Neuralink’s Chip Approved for Second Round of Human Trials

brain chip, neuralink, human trials, fda

The FDA has approved Neuralink’s experimental brain chip for a second human patient after the team proposed a fix to the electrode’s retreat.

  • Noland Arbaugh, a 30-year-old quadriplegic, was the first patient to receive the implant in January.
  • The BCI failed, as its threads retracted.
  • The team proposed embeding the wires deeper into the brain.

The U.S. Food and Drug Administration (FDA) has approved Neuralink’s experimental brain chip in a second human patient, following the malfunction of the first.

Elon Musk’s Neuralink developed implantable brain-computer interfaces (BCIs) with the aim of restoring autonomy to individuals “with unmet medical needs.” Once implanted, the brain chip would allow the person with quadriplegia to achieve digital autonomy, seamlessly operating their devices.

After extensive animal testing, the FDA cleared the brain chip company for its first human trial. Enter Noland Arbaugh, a 30-year-old man who has been living with quadriplegia since a lake jumping accident at 22. He volunteered and became Neuralink’s first human patient. Arbaugh received the implant in January.

For a while after the surgery, Arbaugh was making strides in his recovery and his use of the BCI. His brain chip, the N1 Link, allowed him to game and complete several tasks. However, the happiness was short-lived, as the threads that kept the chip connected to the brain started retracting.

A week later, it came out that Neuralink and the FDA knew of this possible outcome all along. According to a Wall Street Journal report, only 15% of the threads remained in place, which affected the brain chip’s performance. They then tweaked the algorithm the best they could to keep functionality.

For the next trial, set to start in June, the team proposed to embed the threads deeper into the brain, increasing the depth from three to five millimeters to eight millimeters, to prevent the wires from dislodging. By the end of the year, Neuralink aims to have tested the brain chip on ten patients.

The idea of having a skull opened and embedding a foreign object’s electrodes 8 millimeters into the brain is off-putting, to say the least, imposing serious risks on patients willing to take it. Several things could go wrong. After the way they treated their animal test subjects came to light, the public was outraged. Some even called for the complete shutdown of the project.

But then you read Noland’s interview with Bloomberg, and you realize that maybe we had it all wrong. Noland knew going in that he was probably getting the short end of the stick in terms of trial and error. You see, in a human trial, or any experimental trial, for that matter, you start with the most preliminary version of the product. Then, as the trial progresses, you upgrade and tweak it until it reaches its final form.

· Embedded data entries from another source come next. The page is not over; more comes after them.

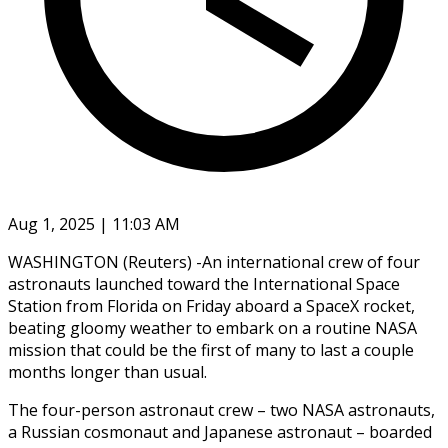
Aug 1, 2025 | 11:03 AM
WASHINGTON (Reuters) -An international crew of four
astronauts launched toward the International Space
Station from Florida on Friday aboard a SpaceX rocket,
beating gloomy weather to embark on a routine NASA
mission that could be the first of many to last a couple
months longer than usual.
The four-person astronaut crew – two NASA astronauts,
a Russian cosmonaut and Japanese astronaut – boarded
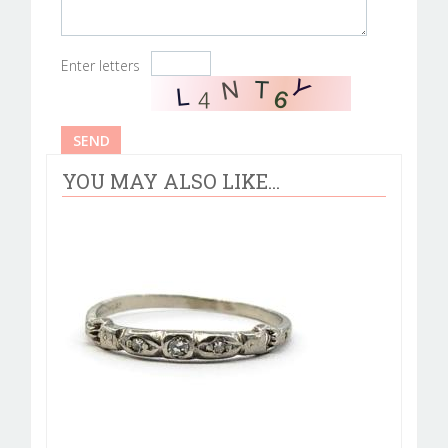
Enter letters
YOU MAY ALSO LIKE...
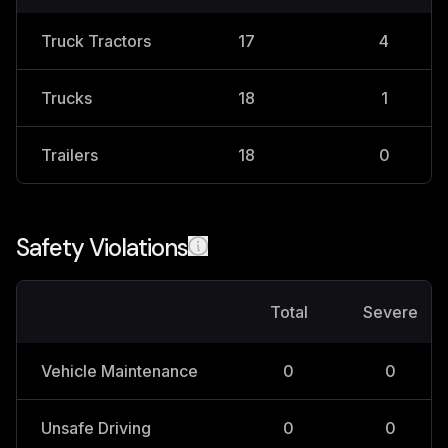
Truck Tractors
17
4
Trucks
18
1
Trailers
18
0
Safety Violations
Total
Severe
Vehicle Maintenance
0
0
Unsafe Driving
0
0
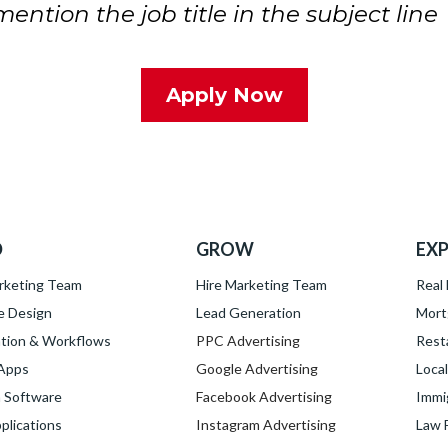
ntion the job title in the subject line
Apply Now
D
GROW
EXP
rketing Team
Hire Marketing Team
Real
e Design
Lead Generation
Mort
tion & Workflows
PPC Advertising
Rest
 Apps
Google Advertising
Loca
 Software
Facebook Advertising
Immi
lications
Instagram Advertising
Law 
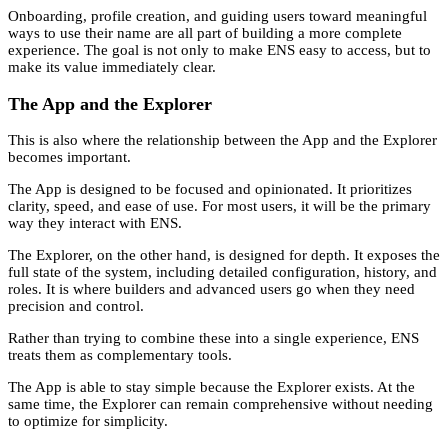
Onboarding, profile creation, and guiding users toward meaningful
ways to use their name are all part of building a more complete
experience. The goal is not only to make ENS easy to access, but to
make its value immediately clear.
The App and the Explorer
This is also where the relationship between the App and the Explorer
becomes important.
The App is designed to be focused and opinionated. It prioritizes
clarity, speed, and ease of use. For most users, it will be the primary
way they interact with ENS.
The Explorer, on the other hand, is designed for depth. It exposes the
full state of the system, including detailed configuration, history, and
roles. It is where builders and advanced users go when they need
precision and control.
Rather than trying to combine these into a single experience, ENS
treats them as complementary tools.
The App is able to stay simple because the Explorer exists. At the
same time, the Explorer can remain comprehensive without needing
to optimize for simplicity.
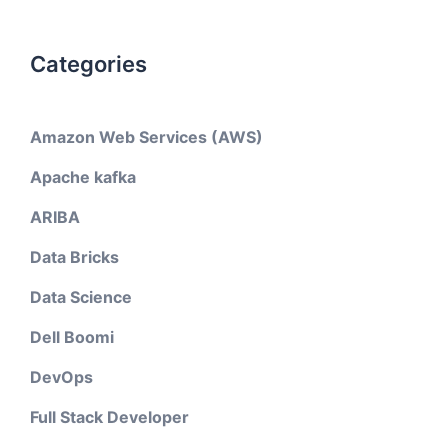
Categories
Amazon Web Services (AWS)
Apache kafka
ARIBA
Data Bricks
Data Science
Dell Boomi
DevOps
Full Stack Developer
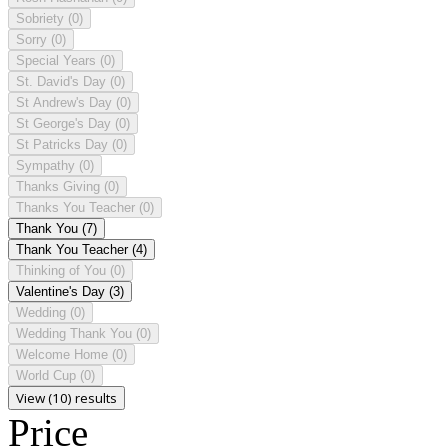
Sobriety
(0)
Sorry
(0)
Special Years
(0)
St. David's Day
(0)
St Andrew's Day
(0)
St George's Day
(0)
St Patricks Day
(0)
Sympathy
(0)
Thanks Giving
(0)
Thanks You Teacher
(0)
Thank You
(7)
Thank You Teacher
(4)
Thinking of You
(0)
Valentine's Day
(3)
Wedding
(0)
Wedding Thank You
(0)
Welcome Home
(0)
World Cup
(0)
View (10) results
Price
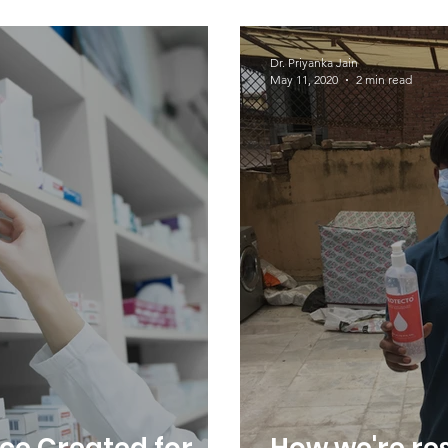
sis Day 2023
Every Day!
Dr. Priyanka Jain
May 11, 2020
2 min read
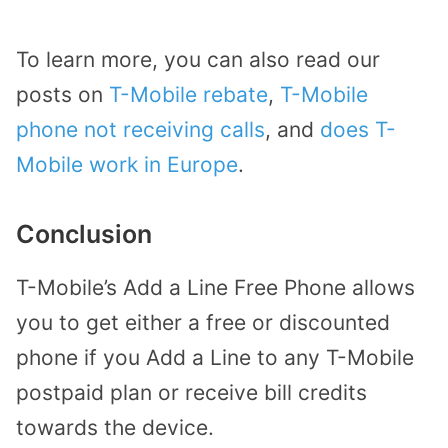
To learn more, you can also read our
posts on
T-Mobile rebate
,
T-Mobile
phone not receiving calls
, and
does T-
Mobile work in Europe
.
Conclusion
T-Mobile’s Add a Line Free Phone allows
you to get either a free or discounted
phone if you Add a Line to any T-Mobile
postpaid plan or receive bill credits
towards the device.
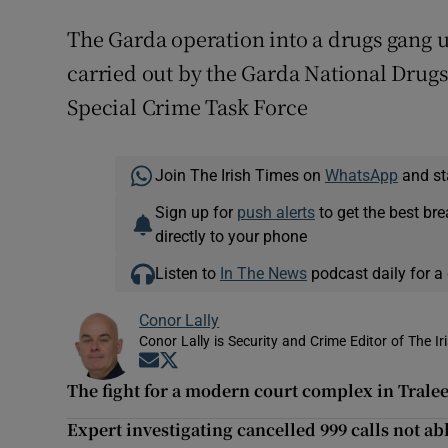
The Garda operation into a drugs gang u
carried out by the Garda National Drug
Special Crime Task Force
Join The Irish Times on
WhatsApp
and st
Sign up for
push alerts
to get the best br
directly to your phone
Listen to
In The News
podcast daily for a 
Conor Lally
Conor Lally is Security and Crime Editor of The Ir
Opens in new window
Opens in new window
The fight for a modern court complex in Tralee:
Expert investigating cancelled 999 calls not a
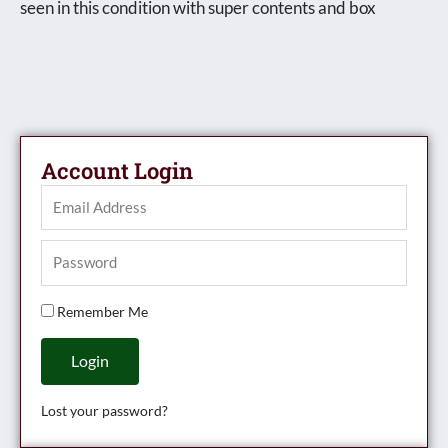
seen in this condition with super contents and box
Account Login
Remember Me
Login
Lost your password?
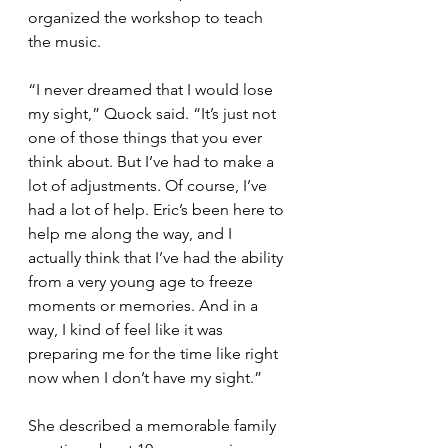
organized the workshop to teach 
the music.
“I never dreamed that I would lose 
my sight,” Quock said. “It’s just not 
one of those things that you ever 
think about. But I’ve had to make a 
lot of adjustments. Of course, I’ve 
had a lot of help. Eric’s been here to 
help me along the way, and I 
actually think that I’ve had the ability 
from a very young age to freeze 
moments or memories. And in a 
way, I kind of feel like it was 
preparing me for the time like right 
now when I don’t have my sight.”
She described a memorable family 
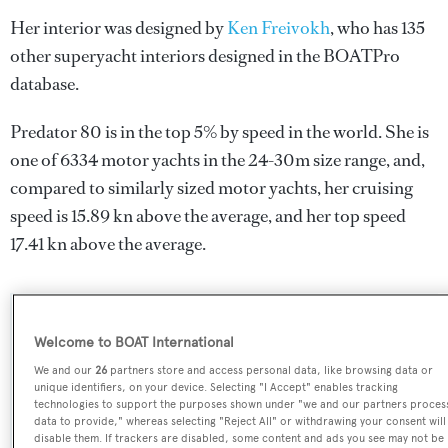
Her interior was designed by
Ken Freivokh
, who has 135
other superyacht interiors designed in the BOATPro
database.
Predator 80 is in the top 5% by speed in the world. She is
one of 6334 motor yachts in the 24-30m size range, and,
compared to similarly sized motor yachts, her cruising
speed is 15.89 kn above the average, and her top speed
17.41 kn above the average.
SPECIFICATIONS
Welcome to BOAT International
We and our
26
partners store and access personal data, like browsing data or
unique identifiers, on your device. Selecting "I Accept" enables tracking
Name:
technologies to support the purposes shown under "we and our partners proces
data to provide," whereas selecting "Reject All" or withdrawing your consent will
Predator 80
disable them. If trackers are disabled, some content and ads you see may not be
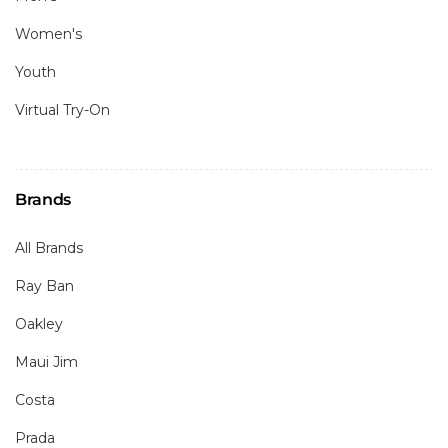
Women's
Youth
Virtual Try-On
Brands
All Brands
Ray Ban
Oakley
Maui Jim
Costa
Prada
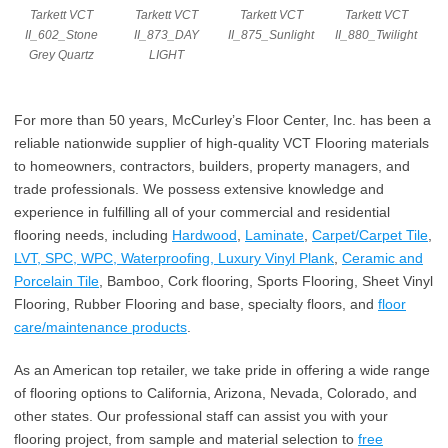
Tarkett VCT
Tarkett VCT
Tarkett VCT
Tarkett VCT
II_602_Stone
II_873_DAY
II_875_Sunlight
II_880_Twilight
Grey Quartz
LIGHT
For more than 50 years, McCurley’s Floor Center, Inc. has been a
reliable nationwide supplier of high-quality VCT Flooring materials
to homeowners, contractors, builders, property managers, and
trade professionals. We possess extensive knowledge and
experience in fulfilling all of your commercial and residential
flooring needs, including
Hardwood
,
Laminate
,
Carpet/Carpet Tile
,
LVT, SPC, WPC, Waterproofing, Luxury Vinyl Plank
,
Ceramic and
Porcelain Tile
, Bamboo, Cork flooring, Sports Flooring, Sheet Vinyl
Flooring, Rubber Flooring and base, specialty floors, and
floor
care/maintenance products
.
As an American top retailer, we take pride in offering a wide range
of flooring options to California, Arizona, Nevada, Colorado, and
other states. Our professional staff can assist you with your
flooring project, from sample and material selection to
free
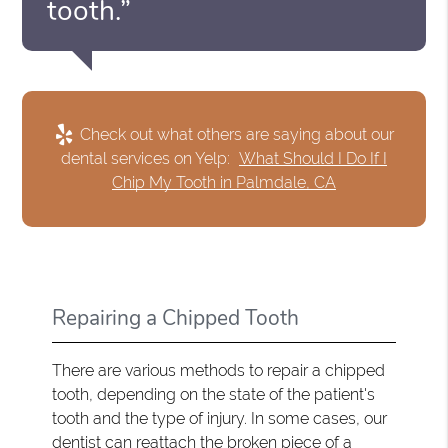
tooth.”
Check out what others are saying about our
dental services on Yelp:
What Should I Do If I
Chip My Tooth in Palmdale, CA
Repairing a Chipped Tooth
There are various methods to repair a chipped
tooth, depending on the state of the patient's
tooth and the type of injury. In some cases, our
dentist can reattach the broken piece of a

Noland knew this, and even his friend warned him about Elon Musk’s “track record of being for progress above everything else,” Arbaugh says. “That he wants to make things happen and doesn’t care what happens along the way.”

At that point, he had accepted that he might forever be dependent on caregivers, be it his parents or, later on, professionals.

While the world was focused on Neuralink’s shortcomings, we overlooked what this ‘failed’ trial did for Noland: It gave him hope. And when it malfunctioned, the rug was swept from under him again. “It was really hard to hear,” he shared. “I cried a little bit.”

Getting to a finished, polished, and functional product is not an easy feat. But we need to keep our eyes on the goal: a new lease on life.